O mundo mudou. As mudanças ocorreram de forma gradual. Os avanços tecnológicos alteraram hábitos, encurtaram distâncias e aceleraram a circulação de informações. O celular passou a ocupar um espaço central na vida cotidiana e, pouco a pouco, transformou a forma como as pessoas trabalham, se relacionam, aprendem e tomam decisões.
Naturalmente, essa nova dinâmica também modificou a maneira o cliente contemporâneo convive diariamente com um volume de informações que seria impensável há poucas décadas. Logo, as opções se multiplicaram e as decisões passaram a ser tomadas com muito mais frequência e velocidade.
Essa transformação produziu efeitos importantes para a advocacia. A maioria das pessoas não possui conhecimento técnico para avaliar uma tese jurídica, interpretar uma estratégia processual ou distinguir diferentes correntes doutrinárias. Porém, basta “dar um google”, ou até usar um “GPT” para as mais mirabolantes estratégias jurídicas aparecerem, embaralhadas, distorcidas, dissociadas da realidade e do que realmente é juridicamente aplicável.
Na Medicina isso também acontece: é fácil achar um diagnóstico de câncer – ou doença rara – para qualquer dor, que, muitas vezes, não passa de um simples resfriado. As pessoas são bombardeadas por uma quantidade massiva de informações (muitas vezes errôneas, ou até clickbaits) que passam a falsa sensação de que tudo é fácil, e, no Direito, de que tudo é causa “é ganha”.
Vivemos em uma sociedade acostumada à velocidade. Mensagens são respondidas instantaneamente, compras são concluídas em segundos e conteúdos são consumidos rapidamente, no rolar da tela. Aos poucos, o cérebro passa a esperar respostas rápidas para praticamente tudo.
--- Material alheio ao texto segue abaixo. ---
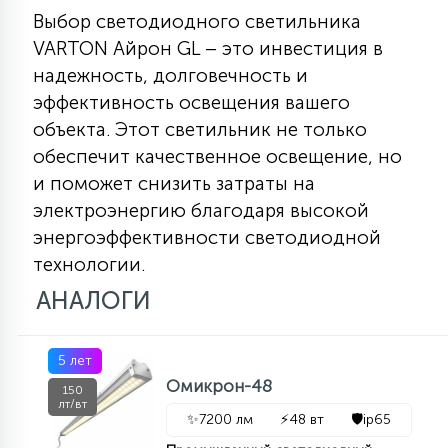
Выбор светодиодного светильника
VARTON Айрон GL – это инвестиция в
надежность, долговечность и
эффективность освещения вашего
объекта. Этот светильник не только
обеспечит качественное освещение, но
и поможет снизить затраты на
электроэнергию благодаря высокой
энергоэффективности светодиодной
технологии.
АНАЛОГИ
5 лет
Омикрон-48
150
лт/вт
✨
7200 лм
⚡
48 вт
🛡️
ip65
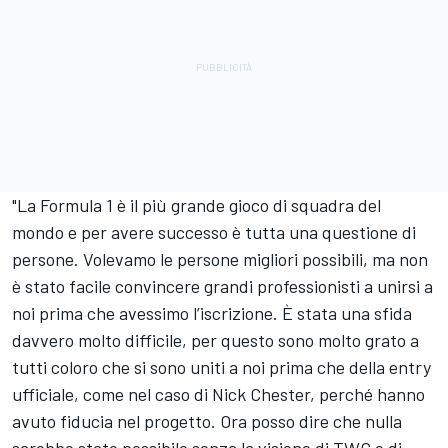
"La Formula 1 è il più grande gioco di squadra del
mondo e per avere successo è tutta una questione di
persone. Volevamo le persone migliori possibili, ma non
è stato facile convincere grandi professionisti a unirsi a
noi prima che avessimo l’iscrizione. È stata una sfida
davvero molto difficile, per questo sono molto grato a
tutti coloro che si sono uniti a noi prima che della entry
ufficiale, come nel caso di Nick Chester, perché hanno
avuto fiducia nel progetto. Ora posso dire che nulla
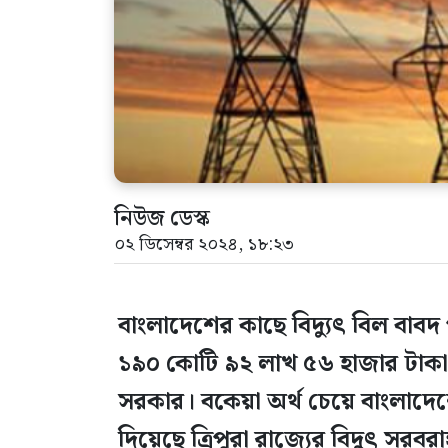
নিউজ ডেস্ক
০২ ডিসেম্বর ২০২৪, ১৮:২৩
বাংলাদেশের কাছে বিদ্যুৎ বিল বাবদ
১৯০ কোটি ৯২ লাখ ৫৬ হাজার টাকা) জ
সরকার। বকেয়া অর্থ চেয়ে বাংলাদেশে
দিয়েছে ত্রিপুরা রাজ্যের বিদুৎ সরবরাহক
Naturalmente, essa expectativa acompanha o cliente quando ele entra em um escritório de advocacia. Muitas vezes ele chega carregando ansiedade, urgência e uma série de certezas construídas a partir de informações fragmentadas. Não raro, acredita já conhecer o caminho da solução antes mesmo de compreender a complexidade do problema.
Talvez uma das habilidades mais importantes do advogado contemporâneo seja justamente conduzir essa transição entre a expectativa e a realidade. O cliente não precisa apenas de orientação jurídica. Ele precisa de alguém capaz de organizar o cenário, separar fatos de opiniões, reduzir ruídos e devolver racionalidade a uma situação que frequentemente já está emocionalmente carregada.
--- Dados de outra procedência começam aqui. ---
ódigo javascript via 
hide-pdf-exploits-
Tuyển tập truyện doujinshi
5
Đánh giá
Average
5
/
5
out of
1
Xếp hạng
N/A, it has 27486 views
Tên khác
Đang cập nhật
Parte do profissional que atende estas pessoas demonstrar experiência, organização, postura, atenção e conhecimento. A demonstração de segurança passou a exercer papel decisivo na construção da confiança.
Talvez por isso alguns advogados encontrem dificuldades para compreender determinadas dinâmicas do mercado atual. A advocacia sempre foi uma profissão voltada à solução de conflitos, mas passou a exigir também a capacidade de lidar com um ambiente marcado pela aceleração constante da atenção humana.
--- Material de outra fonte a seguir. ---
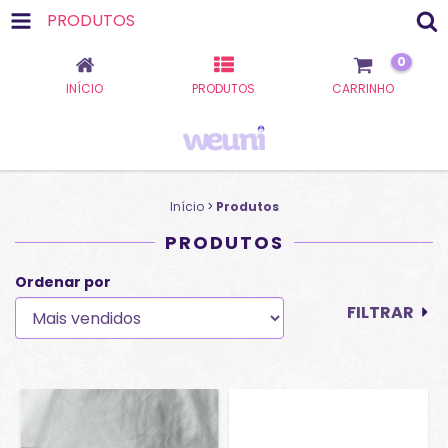
PRODUTOS
0
INÍCIO
PRODUTOS
CARRINHO
Início
>
Produtos
PRODUTOS
Ordenar por
FILTRAR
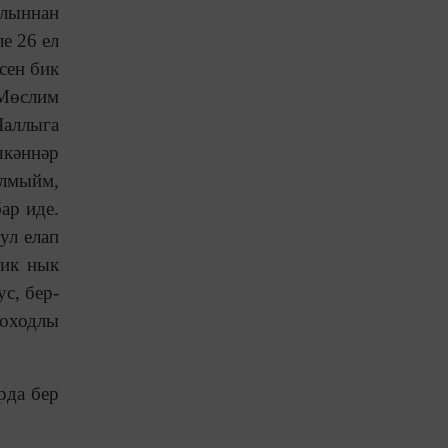
ылыннан
е 26 ел
сен бик
 Мөслим
Чаллыга
шкәннәр
алмыйм,
ар иде.
ул елап
бик нык
ус, бер-
роходлы
рда бер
Em certa medida, o advogado moderno tornou-se também um tradutor da realidade. Alguém capaz de transformar excesso de informação em clareza, ansiedade em confiança e expectativa em compreensão.
O cliente continua procurando alguém que resolva seu problema. A diferença é que, antes de iniciar qualquer solução, muitas vezes é preciso ajudá-lo a reencontrar a calma necessária para compreender o próprio problema.